La Banque centrale européenne (BCE) a annoncé un élargissement de son initiative visant à faciliter le règlement en monnaie de banque centrale des transactions enregistrées sur la technologie des registres distribués (DLT), dans le but d'améliorer l'efficacité des marchés financiers tout en maintenant la sécurité.
Approche à deux volets pour la mise en œuvre
Le Conseil des gouverneurs de la BCE a annoncé lundi que l'initiative se déroulera en deux temps. Dans un premier temps, l'Eurosystème développera une liaison d'interopérabilité entre les transactions basées sur la technologie des registres distribués (DLT) et sa plateforme TARGET Services existante. Le calendrier de mise en œuvre reste à confirmer.
À plus long terme, la BCE étudiera une solution entièrement intégrée pour les règlements DLT, y compris les transactions internationales telles que les règlements de change.
Engagement en faveur de l’innovation et de la stabilité suite à l’initiative élargie de la BCE
« Nous misons sur l’innovation sans compromettre la sécurité et la stabilité », a déclaré Piero Cipollone, membre du directoire de la BCE et responsable de cette initiative. Il a souligné que ce plan s’inscrit dans l’objectif plus large de l’Eurosystème d’harmoniser et d’intégrer l’écosystème financier européen.
La BCE s'est engagée à poursuivre ses recherches et son dialogue avec les acteurs publics et privés afin de garantir que ses efforts d'intégration de la technologie DLT soient en phase avec l'évolution des besoins du secteur financier.

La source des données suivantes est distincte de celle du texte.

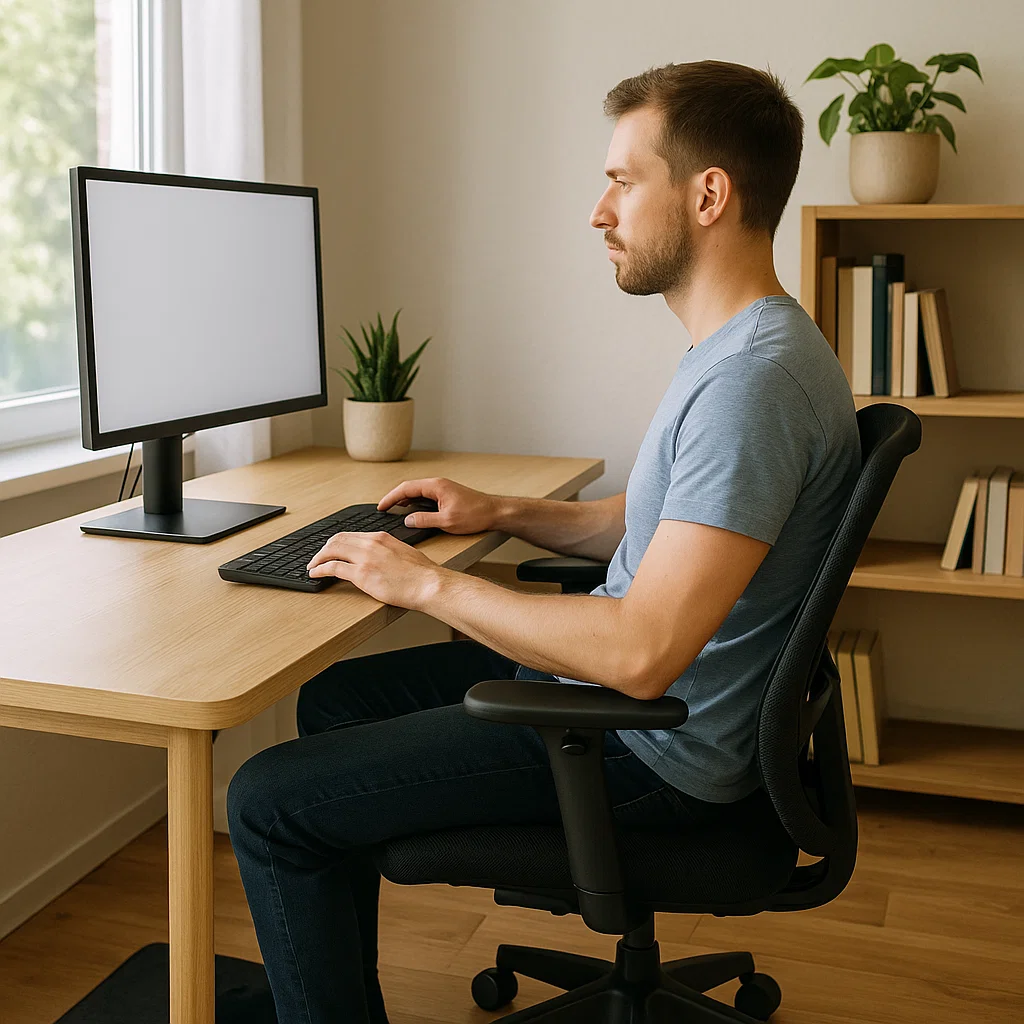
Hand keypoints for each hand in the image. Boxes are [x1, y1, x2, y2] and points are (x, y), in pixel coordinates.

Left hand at [306, 531, 442, 609]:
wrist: (428, 584)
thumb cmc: (422, 573)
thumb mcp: (404, 552)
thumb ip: (388, 551)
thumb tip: (381, 559)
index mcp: (381, 537)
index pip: (351, 535)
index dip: (336, 542)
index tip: (331, 549)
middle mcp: (371, 543)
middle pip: (337, 540)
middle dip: (324, 549)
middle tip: (318, 558)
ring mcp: (365, 558)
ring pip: (331, 551)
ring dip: (318, 558)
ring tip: (312, 566)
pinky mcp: (361, 574)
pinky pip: (332, 568)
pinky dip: (320, 570)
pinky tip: (316, 574)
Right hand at [376, 477, 499, 533]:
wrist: (494, 512)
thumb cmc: (475, 514)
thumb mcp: (447, 521)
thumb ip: (424, 520)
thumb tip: (407, 520)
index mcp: (435, 486)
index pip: (406, 488)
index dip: (391, 497)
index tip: (381, 506)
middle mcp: (438, 484)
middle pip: (409, 487)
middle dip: (394, 498)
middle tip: (383, 509)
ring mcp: (442, 488)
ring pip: (417, 491)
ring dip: (404, 499)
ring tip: (393, 510)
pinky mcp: (446, 495)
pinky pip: (425, 495)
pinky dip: (414, 501)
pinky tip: (411, 510)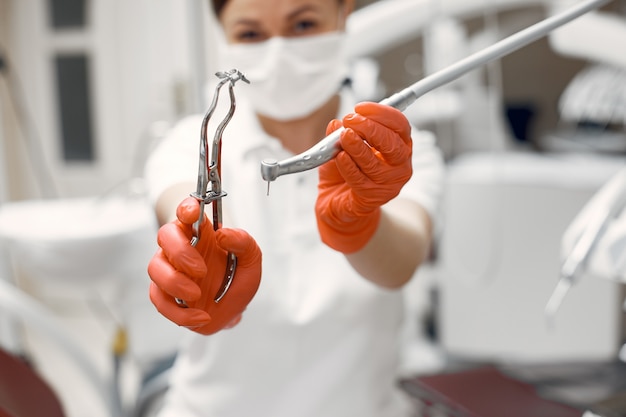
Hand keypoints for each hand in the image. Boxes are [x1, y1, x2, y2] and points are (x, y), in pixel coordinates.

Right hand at [148, 197, 261, 334]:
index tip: (192, 212)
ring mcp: (170, 270)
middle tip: (202, 270)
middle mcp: (181, 247)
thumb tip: (223, 235)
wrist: (234, 306)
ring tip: (198, 295)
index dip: (186, 208)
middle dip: (180, 252)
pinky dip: (179, 312)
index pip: (187, 212)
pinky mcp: (165, 294)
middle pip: (165, 236)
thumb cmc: (237, 275)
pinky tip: (201, 317)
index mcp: (201, 232)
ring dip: (174, 283)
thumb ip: (243, 242)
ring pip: (155, 268)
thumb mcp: (251, 258)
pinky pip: (159, 300)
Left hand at [316, 102, 412, 252]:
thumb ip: (339, 134)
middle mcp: (399, 165)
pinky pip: (360, 181)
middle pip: (392, 143)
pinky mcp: (373, 198)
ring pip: (375, 163)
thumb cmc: (346, 170)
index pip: (399, 125)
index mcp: (399, 145)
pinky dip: (349, 167)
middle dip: (370, 128)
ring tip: (343, 137)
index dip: (381, 113)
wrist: (337, 202)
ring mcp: (389, 184)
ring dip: (358, 147)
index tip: (360, 107)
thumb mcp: (341, 146)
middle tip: (350, 120)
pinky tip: (340, 158)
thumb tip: (336, 123)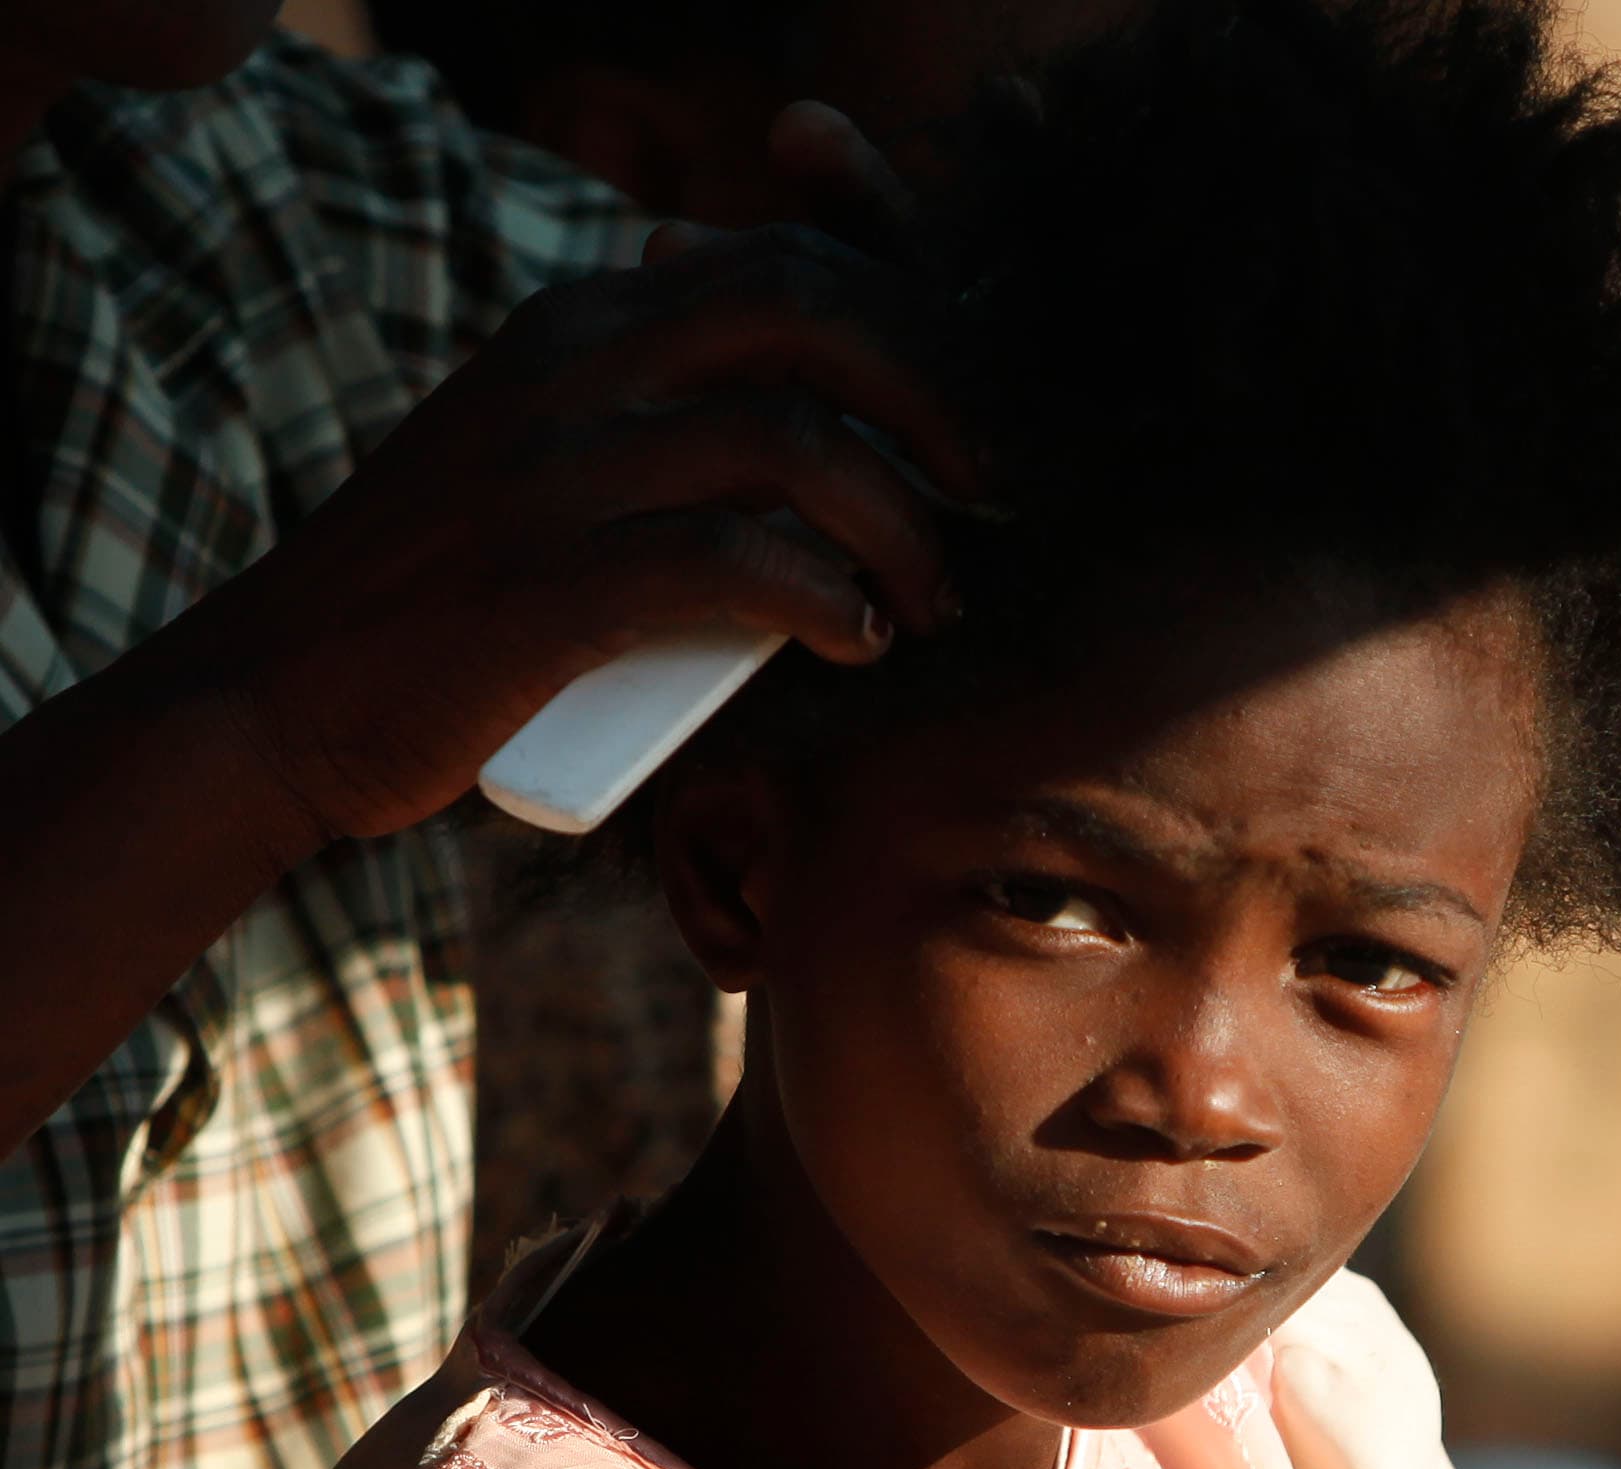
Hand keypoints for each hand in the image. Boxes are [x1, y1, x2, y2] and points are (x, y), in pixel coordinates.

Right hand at [138, 105, 981, 857]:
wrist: (273, 701)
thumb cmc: (447, 605)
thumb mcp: (550, 469)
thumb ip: (659, 427)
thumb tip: (821, 436)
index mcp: (581, 323)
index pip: (787, 265)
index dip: (916, 328)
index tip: (980, 426)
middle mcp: (569, 367)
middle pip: (812, 313)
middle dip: (941, 401)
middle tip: (995, 499)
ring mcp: (552, 470)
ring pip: (794, 441)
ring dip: (902, 526)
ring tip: (934, 601)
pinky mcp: (546, 584)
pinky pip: (734, 561)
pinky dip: (828, 600)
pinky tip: (860, 644)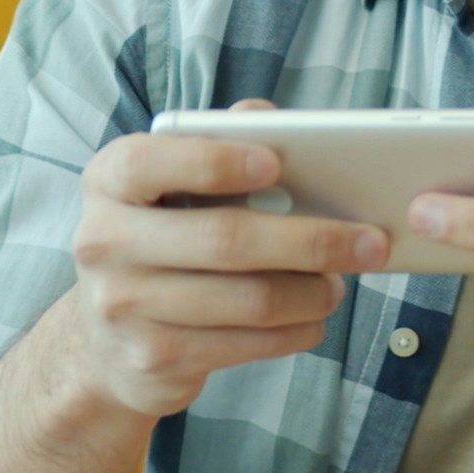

S’appuyant sur les essais et expériences précédents
Cette décision s'appuie sur des travaux exploratoires menés entre mai et novembre 2024, au cours desquels 64 participants, dont des banques centrales, des institutions financières et des opérateurs de plateformes DLT, ont réalisé plus de 50 essais et expérimentations. Certains essais portaient sur des règlements réels en monnaie de banque centrale, tandis que d'autres testaient des transactions simulées.
En élargissant son initiative, la BCE entend positionner l'Eurosystème à l'avant-garde des infrastructures financières numériques. Cette démarche s'inscrit également dans le cadre de l'appel du Conseil des gouverneurs à promouvoir une union numérique des marchés de capitaux, tel qu'exprimé dans sa déclaration de mars 2024.